» DOCUMENT EXTRACT:
*** Begin section ***

Well, to get back to the point at hand, I appreciate Bu-Buism for all sorts of reasons most of which are naturally interrelated. At a fundamental (and even philosophical) level, Bu-Buism can lead us to avoid championing a false sense of pride and temper the passions of popular sensibilities no insignificant feats by any measure. Bu-Buism with its dispassionate, some might even say objective, outlook towards life has thus great appeals. Practically, and maybe even more importantly, it appears to be the best mechanism for organizing our material life.

Altruism on a grand scale, although it has its own merits, has many pitfalls. The saying 'The road to hell is paved with good intentions,' comes to mind. It is not that I am against the kindness of strangers. However, given that human nature is what it is, I tend to find some comfort in the idea of a pursuit of meritocracy, in the fullest sense of the word, which Bu-Buism makes possible. If we can claim that BuBus are predictable, the follies of human passions are even more so. At least BuBu culture reinforces and makes transparent what is part of our nature: the pursuit of individual well being. So, even if it cannot deliver us salvation, as a nice by-product, Bu-Buism helps us all thrive materially.

So, where do BuBus fit here? Next to the Lord, the Creator (forgive the blasphemy here), the market is the deity that BuBus knowingly and unknowingly embrace. Ok, I exaggerate when I equate the market to a divine being, but the existence of the "invisible hand" and "animal spirits," which dictate its workings mislead me into believing that is what it is. But, the similarity of this market thing to any deity ends here, for it is neither benevolent nor forgiving as it marches to the relentless drumbeat of the all-powerful bottom-line.

*** End section ***

» SUPPLIED ENTRIES:
*** Begin section ***

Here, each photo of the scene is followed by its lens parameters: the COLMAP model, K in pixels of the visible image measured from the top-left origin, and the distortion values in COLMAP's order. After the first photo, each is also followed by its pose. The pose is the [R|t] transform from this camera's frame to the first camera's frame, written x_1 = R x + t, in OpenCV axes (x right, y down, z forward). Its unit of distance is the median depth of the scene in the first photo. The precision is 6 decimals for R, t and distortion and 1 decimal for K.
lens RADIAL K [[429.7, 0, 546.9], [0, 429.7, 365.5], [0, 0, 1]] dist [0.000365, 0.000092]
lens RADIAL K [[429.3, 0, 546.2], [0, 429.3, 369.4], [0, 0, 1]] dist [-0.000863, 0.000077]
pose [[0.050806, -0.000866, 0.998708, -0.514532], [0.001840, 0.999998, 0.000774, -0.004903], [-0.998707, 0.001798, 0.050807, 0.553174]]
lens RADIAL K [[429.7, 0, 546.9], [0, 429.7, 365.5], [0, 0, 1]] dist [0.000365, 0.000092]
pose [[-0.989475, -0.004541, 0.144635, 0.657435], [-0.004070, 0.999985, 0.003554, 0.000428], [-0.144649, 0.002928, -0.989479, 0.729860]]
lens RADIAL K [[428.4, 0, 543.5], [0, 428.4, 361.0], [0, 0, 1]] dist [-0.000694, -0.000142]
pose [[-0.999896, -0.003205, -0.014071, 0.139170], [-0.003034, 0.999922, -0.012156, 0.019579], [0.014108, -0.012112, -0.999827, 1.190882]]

*** End section ***

» YOUR TASKS:
(1) Decide whether each statement agrees with the passage on Bu-Buism. Answer yes or no for each, and quote the deciding words exactly. (a) The writer equates the market to a divine being without any reservation. (b) Altruism on a grand scale is said to have many pitfalls. (c) The writer declares opposition to the kindness of strangers.
(2) Summarize the passage on Bu-Buism in two sentences.
(3) Reproduce the part of the passage on Bu-Buism starting with "So, where do" and going on through "the all-powerful bottom-line.".
The records are separate material, unrelated to the passage on Bu-Buism.

» SOLUTIONS TO THE TASKS:
(1)
(a) No: "Ok, I exaggerate when I equate the market to a divine being"
(b) Yes: "Altruism on a grand scale, although it has its own merits, has many pitfalls."
(c) No: "It is not that I am against the kindness of strangers."

(2) The writer values Bu-Buism for its dispassionate outlook, which can temper false pride and popular passions, and as the best mechanism for organizing material life, finding more comfort in the pursuit of meritocracy it makes possible than in altruism on a grand scale. The writer likens the market to a deity that BuBus embrace, but stresses that it is neither benevolent nor forgiving, since it follows the bottom line.

(3)
So, where do BuBus fit here? Next to the Lord, the Creator (forgive the blasphemy here), the market is the deity that BuBus knowingly and unknowingly embrace. Ok, I exaggerate when I equate the market to a divine being, but the existence of the "invisible hand" and "animal spirits," which dictate its workings mislead me into believing that is what it is. But, the similarity of this market thing to any deity ends here, for it is neither benevolent nor forgiving as it marches to the relentless drumbeat of the all-powerful bottom-line.